Collect guest data from EC2 VMs for offline assessment


This tutorial walks you through the process of discovering and collecting data on EC2 virtual machine (VM) instances, to be used for offline technical assessment using the Migration Center discovery client CLI.

Objectives

In this tutorial, you will learn how to:

  • Download the mcdc CLI to assess your AWS EC2 VMs.
  • Perform AWS EC2 inventory discovery.
  • Collect guest-level information on all the VMs in an EC2 region using AWS Session Manager or SSH.
  • Generate an offline assessment report.
  • (Advanced) Modify the scripts to suit your needs.
  • (Advanced) Write an orchestration script from scratch.

Costs

This tutorial incurs no Google Cloud costs.

It is unlikely to impact your AWS costs.

Before you begin

The prerequisites depend on which way you connect to your EC2 VMs.

Session Manager

  1. Prepare a Linux machine to download and run the mcdc CLI. The Linux machine must have the following minimum requirements:

    • Linux kernel versions 2.6.23 or later
    • 4 GB RAM and 10 GB disk space
    • AWS CLI installed
  2. Ensure that the AWS CLI has the following permissions:

    • Can call aws ssm describe-instance-information
    • Can call aws ssm start-session

SSH

  1. Prepare a Linux machine to download and run the mcdc CLI. The Linux machine must satisfy the following minimum requirements:

    • Linux kernel versions 2.6.23 or later
    • 4 GB RAM and 10 GB disk space
    • AWS CLI installed
    • Network connectivity to EC2 instances (possibly through a proxy)
  2. Ensure that the AWS CLI has the following permissions:

Download the mcdc CLI

  1. Connect to the Linux machine:
    ssh MACHINE_IP
    

    Replace MACHINE_IP with the IP address of your Linux machine.

  2. Download the latest version of the mcdc CLI and make it executable:
      curl -O "https://mcdc-release.storage.googleapis.com/$(curl -s https://mcdc-release.storage.googleapis.com/latest)/mcdc"
      chmod +x mcdc
    
  3. Add the mcdc CLI to your shell path:
    PATH=$PATH:`pwd`
    

Perform an AWS inventory discovery

  • Run the inventory discovery:

    ./mcdc discover aws -r REGION
    

    Replace REGION with the region of your EC2 VMs.

    The mcdc CLI prompts you for your access key ID and secret access key.

    The output of the discover command looks similar to the following:

    Collected 166 VMs
    [✓] Collection completed.
    

Perform guest discovery

You can perform guest discovery using Session Manager or SSH.

Session Manager

This method uses the AWS Systems Manager Session Manager to perform guest discovery on all VMs with the SSM agent installed.

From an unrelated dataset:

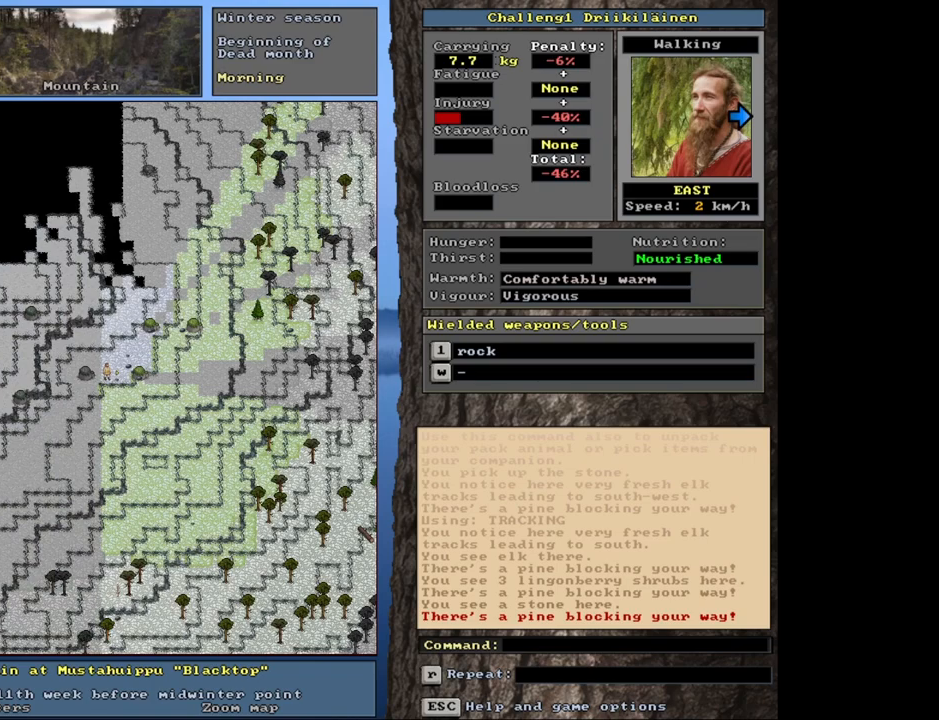
{"keys": ["shift"], "mouse": [], "events": [[300, "shift", "down"]]}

The SSM agent is installed by default on most Amazon provided AMIs, and can be manually installed on others.

  1. Ensure that all VMs have an IAM role which allows connecting using Session Manager. For more information, see the AWS documentation.

  2. Ensure all VMs you want to collect are turned on.

  3. Run guest discovery using the ssm guest collection script from the Migrate to Containers repository on GitHub.

    a. Download the script:

     curl -O https://raw.githubusercontent.com/GoogleCloudPlatform/migrate-to-containers/main/scripts/mcdc/mcdc_collect_aws_guest_ssm.sh
     chmod +x mcdc_collect_aws_guest_ssm.sh
    

    b. Run the script and save the output to a file:

     ./mcdc_collect_aws_guest_ssm.sh --region REGION
    

    Replace REGION with the region of your EC2 VMs.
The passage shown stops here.